Somalia, i terroristi di al Qaida scampati ai raid aerei

Il Pentagono riferisce che i tre responsabili degli attentati alle ambasciate Usa in Kenya e Tanzania, obiettivo del blitz militare statunitense, non sono stati uccisi

Washington - Nessuno dei tre terroristi di Al Qaida che gli Stati Uniti avevano nel mirino con l'attacco lanciato in Somalia è stato ucciso. Lo riferiscono fonti del Pentagono, citate dalla Cnn dal Kenya, dove i risultati dell'operazione sono stati descritti in un briefing militare. L'attacco aereo puntava a uccidere tre latitanti ritenuti i leader del gruppo in Africa Orientale e collegati con le stragi nelle ambasciate Usa in Kenya e Tanzania nel 1998. “I tre obiettivi primari sono ancora di estremo interesse per noi, come altri seguaci di al Qaida”, ha detto una fonte del Pentagono.
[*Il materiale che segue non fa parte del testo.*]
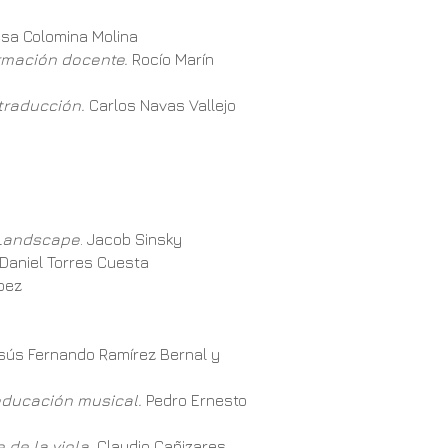
resa Colomina Molina
ormación docente.
Rocío Marín
traducción.
Carlos Navas Vallejo
 Landscape
. Jacob Sinsky
Daniel Torres Cuesta
́pez
ús Fernando Ramírez Bernal y
 educación musical.
Pedro Ernesto
 de la viola.
Claudio Cañizares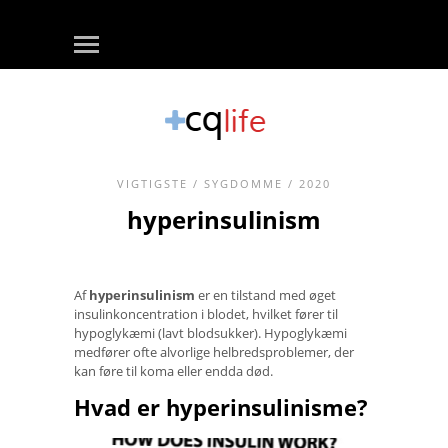
VIGTIGSTE
/
SYGDOMME
/ 2020
hyperinsulinism
Af
hyperinsulinism
er en tilstand med øget
insulinkoncentration i blodet, hvilket fører til
hypoglykæmi (lavt blodsukker). Hypoglykæmi
medfører ofte alvorlige helbredsproblemer, der
kan føre til koma eller endda død.
Hvad er hyperinsulinisme?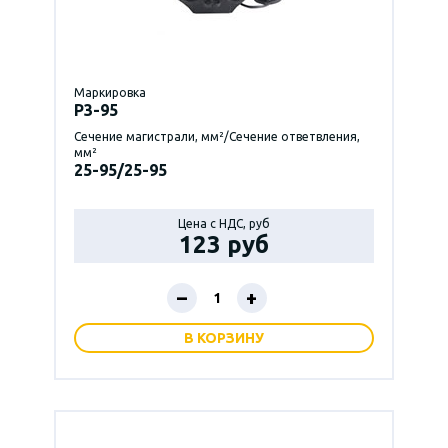
Маркировка
P3-95
Сечение магистрали, мм²/Сечение ответвления,
мм²
25-95/25-95
Цена с НДС, руб
123 руб
–
+
В КОРЗИНУ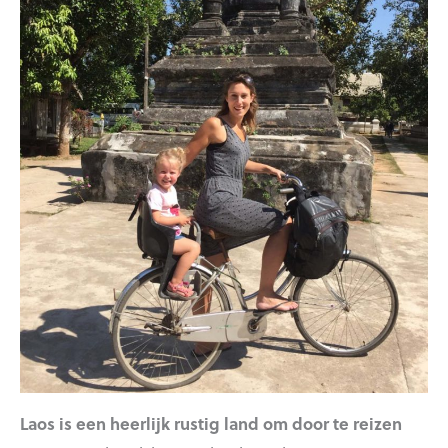
Laos is een heerlijk rustig land om door te reizen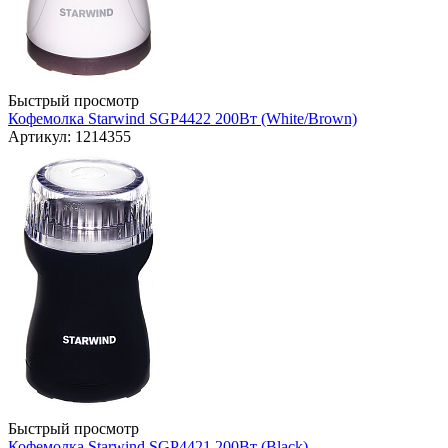
Быстрый просмотр
Кофемолка Starwind SGP4422 200Вт (White/Brown)
Артикул: 1214355
Быстрый просмотр
Кофемолка Starwind SGP4421 200Вт (Black)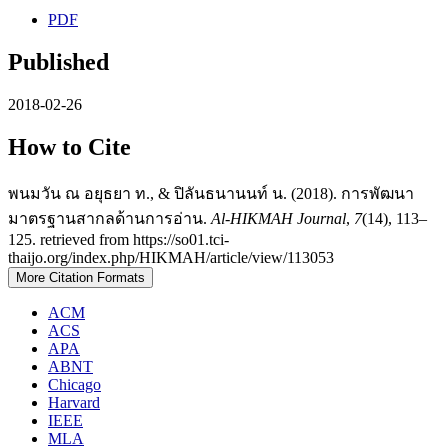
PDF
Published
2018-02-26
How to Cite
พนมวัน ณ อยุธยา ท., & ปิลันธนานนท์ น. (2018). การพัฒนา
มาตรฐานสากลด้านการอ่าน.
Al-HIKMAH Journal
,
7
(14), 113–
125. retrieved from https://so01.tci-
thaijo.org/index.php/HIKMAH/article/view/113053
More Citation Formats
ACM
ACS
APA
ABNT
Chicago
Harvard
IEEE
MLA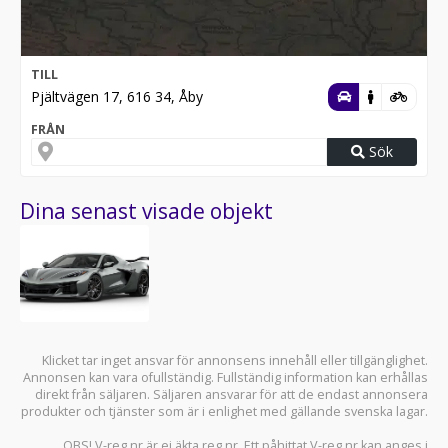
TILL
Pjältvägen 17, 616 34, Åby
FRÅN
Sök
Dina senast visade objekt
Klicket tar inget ansvar för annonsens innehåll eller tillgänglighet.
Annonsen kan vara ofullständig. Fullständig information kan erhållas
direkt från säljaren. Säljaren ansvarar för att de endast annonsera
produkter och tjänster som är i enlighet med gällande svenska lagar.
OBS! V-reg.nr är ej äkta reg.nr. Ett påhittat V-reg.nr kan anges i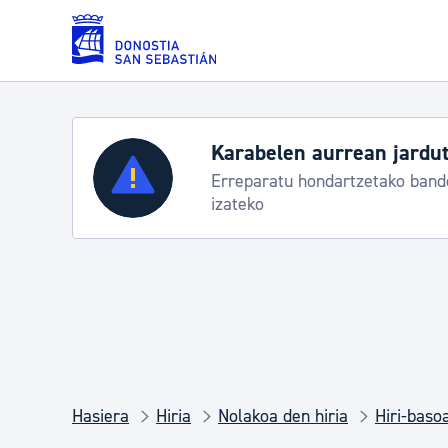
Eduki nagusira joan
Karabelen aurrean jardut
Zerbitzuak
Erreparatu hondartzetako bande
izateko
Errolda eta gai pertsonalak
Gizarte-zerbitzuak
Mugikortasuna
Hasiera
Hiria
Nolakoa den hiria
Hiri-baso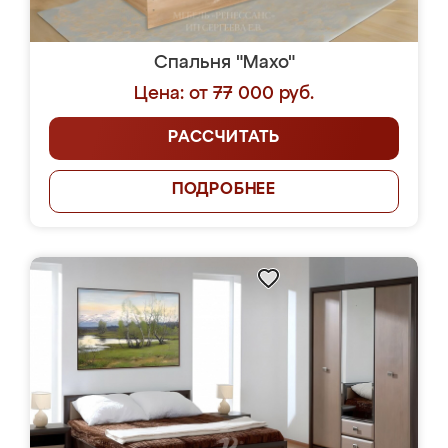
Спальня "Махо"
Цена: от 77 000 руб.
РАССЧИТАТЬ
ПОДРОБНЕЕ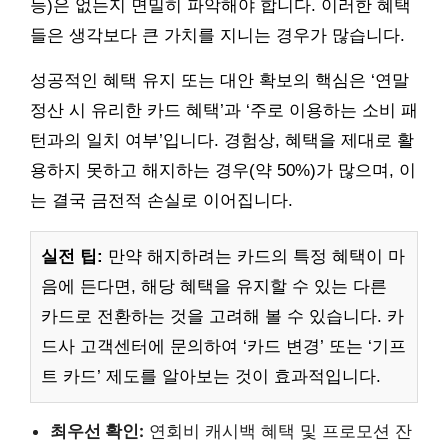
등)은 없는지 면밀히 파악해야 합니다. 이러한 혜택
들은 생각보다 큰 가치를 지니는 경우가 많습니다.
성공적인 혜택 유지 또는 대안 확보의 핵심은 ‘연말
정산 시 유리한 카드 혜택’과 ‘주로 이용하는 소비 패
턴과의 일치 여부’입니다. 경험상, 혜택을 제대로 활
용하지 못하고 해지하는 경우(약 50%)가 많으며, 이
는 결국 금전적 손실로 이어집니다.
실전 팁:
만약 해지하려는 카드의 특정 혜택이 마
음에 든다면, 해당 혜택을 유지할 수 있는 다른
카드로 전환하는 것을 고려해 볼 수 있습니다. 카
드사 고객센터에 문의하여 ‘카드 변경’ 또는 ‘기프
트 카드’ 제도를 알아보는 것이 효과적입니다.
최우선 확인:
연회비 캐시백 혜택 및 프로모션 잔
Ma non sono solo gli Stati Uniti impegnati nella battaglia contro i terroristi di al Qaida. Negli ultimi sei giorni l'Etiopia ha compiuto raid aerei contro sospetti militanti islamici nel sud della Somalia. Lo ha riferito un portavoce del ministero etiope dell'Informazione ad Addis Abeba, precisando che le operazioni continueranno. Testimoni oculari nella regione vicina al confine con il Kenya hanno riferito di oltre 50 vittime dei raid, tra cui diversi civili. Il presidente dell'Etiopia, Meles Zenawi, ha parlato di otto terroristi uccisi.